The Pittsburgh Steelers’ season ended a few weeks earlier that they had planned it to, but now that their 2015 campaign has drawn to a conclusion, it’s time to wrap things up and take stock of where they are and how they got there. Part of that process involves holding player exit meetings at the conclusion of each season.
Of course, we’re not privy to the specifics that go on in each of these meetings between head coach and player, and whomever else might be involved in any particular discussion, but if we were conducting them, it might go something like this.
Player: David DeCastro
Position: Offensive Guard
Experience: 4 Years
Much as was the case for Marcus Gilbert, this proved to be the year in which fourth-year offensive guard David DeCastro finally solidified himself and his position with the team. Not only did he establish for himself a string of consistency of play that had eluded him previously, he also received accolades for the job that he did this season, the first time that a lineman outside of Maurkice Pouncey had done so since Alan Faneca.
In his fourth season, DeCastro earned his first Pro Bowl recognition of his career, which is something that seemed to be predestined for him before he was even drafted. You may have just watched him in pass protection in Hawaii yesterday if you were the one of the individuals who still choose to watch whatever it is that the Pro Bowl game has become.

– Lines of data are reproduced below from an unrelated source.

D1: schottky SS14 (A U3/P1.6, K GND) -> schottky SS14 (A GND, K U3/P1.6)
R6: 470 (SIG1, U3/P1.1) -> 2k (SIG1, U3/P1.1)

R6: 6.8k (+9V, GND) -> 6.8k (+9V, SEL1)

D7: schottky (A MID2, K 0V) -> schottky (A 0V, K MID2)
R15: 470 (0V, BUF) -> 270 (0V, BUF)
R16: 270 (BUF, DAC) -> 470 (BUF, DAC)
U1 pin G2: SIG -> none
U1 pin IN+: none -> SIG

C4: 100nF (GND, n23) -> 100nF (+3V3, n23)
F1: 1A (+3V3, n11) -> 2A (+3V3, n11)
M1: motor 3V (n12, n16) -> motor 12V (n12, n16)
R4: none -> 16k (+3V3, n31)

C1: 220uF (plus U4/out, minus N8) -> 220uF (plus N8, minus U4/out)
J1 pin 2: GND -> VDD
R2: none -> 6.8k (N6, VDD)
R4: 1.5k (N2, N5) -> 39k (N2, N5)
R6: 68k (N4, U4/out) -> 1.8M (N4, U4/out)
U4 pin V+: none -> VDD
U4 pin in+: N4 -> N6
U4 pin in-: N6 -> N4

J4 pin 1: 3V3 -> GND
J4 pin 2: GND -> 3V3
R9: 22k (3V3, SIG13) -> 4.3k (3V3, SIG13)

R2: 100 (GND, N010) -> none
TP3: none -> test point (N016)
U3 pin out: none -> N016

Not only was he recognized as a Pro Bowler, however, he also received first-team All-Pro accolades, which is about as prestigious a recognition that an individual lineman could hope to achieve during his playing career. Faneca also happened to have earned his first nods in both categories during his fourth season.
DeCastro’s biggest strides on the field came in his pass protection, which had been the weaker half of his game in comparison to his work as a run blocker. His customary pull block on some of the Steelers’ staple running plays remained a highlight for the team this season, but some of his biggest improvements were harder to notice.
Linemen tend to get noticed more when they make mistakes or get overpowered, and DeCastro did not see that happen to him too often this year in pass protection. This was certainly the best season of his career in terms of remaining stout in the face of stunting linemen and in his ability to absorb a bull rush.
I also think that credit needs to be given to him for the fact that he worked with Cody Wallace all season next to him at center, providing him quality support in helping the offensive line stay ‘above the line’ in spite of missing their anchor in Pouncey. The guard really helped carry Wallace through the season when he was struggling, and DeCastro, taking greater ownership of his position in the offensive line room, was a part of that process.